(Saved entries)
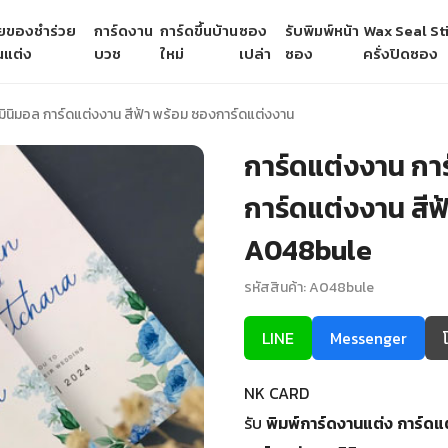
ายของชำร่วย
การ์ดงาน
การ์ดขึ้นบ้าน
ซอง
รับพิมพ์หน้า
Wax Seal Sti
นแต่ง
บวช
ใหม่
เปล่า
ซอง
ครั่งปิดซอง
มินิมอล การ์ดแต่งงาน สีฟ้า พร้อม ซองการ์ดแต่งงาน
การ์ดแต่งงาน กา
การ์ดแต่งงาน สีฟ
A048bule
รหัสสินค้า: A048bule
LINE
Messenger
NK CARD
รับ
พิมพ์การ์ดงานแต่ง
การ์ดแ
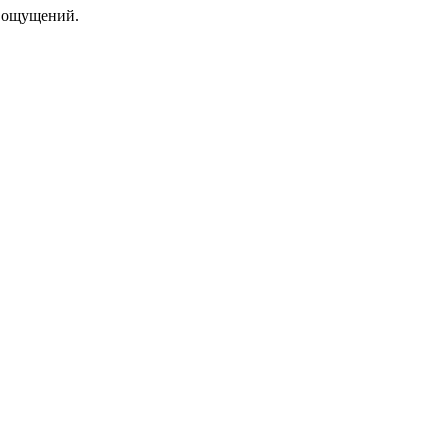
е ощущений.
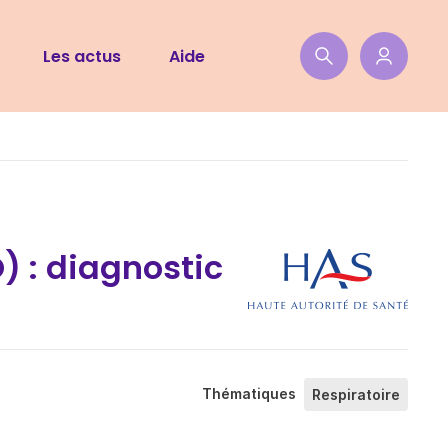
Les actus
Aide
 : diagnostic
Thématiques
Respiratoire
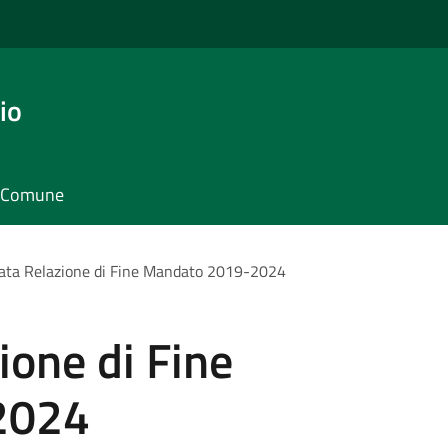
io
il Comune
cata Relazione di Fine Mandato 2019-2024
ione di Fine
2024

Task to carry out
When copying the entries, drop the images and keep every line exact.

Solution to this exercise
ายของชำร่วย
การ์ดงาน
การ์ดขึ้นบ้าน
ซอง
รับพิมพ์หน้า
Wax Seal Sti
นแต่ง
บวช
ใหม่
เปล่า
ซอง
ครั่งปิดซอง
มินิมอล การ์ดแต่งงาน สีฟ้า พร้อม ซองการ์ดแต่งงาน
การ์ดแต่งงาน กา
การ์ดแต่งงาน สีฟ
A048bule
รหัสสินค้า: A048bule
LINE
Messenger
NK CARD
รับ
พิมพ์การ์ดงานแต่ง
การ์ดแ
е ощущений.
Les actus
Aide
 : diagnostic
Thématiques
Respiratoire
io
il Comune
cata Relazione di Fine Mandato 2019-2024
ione di Fine
2024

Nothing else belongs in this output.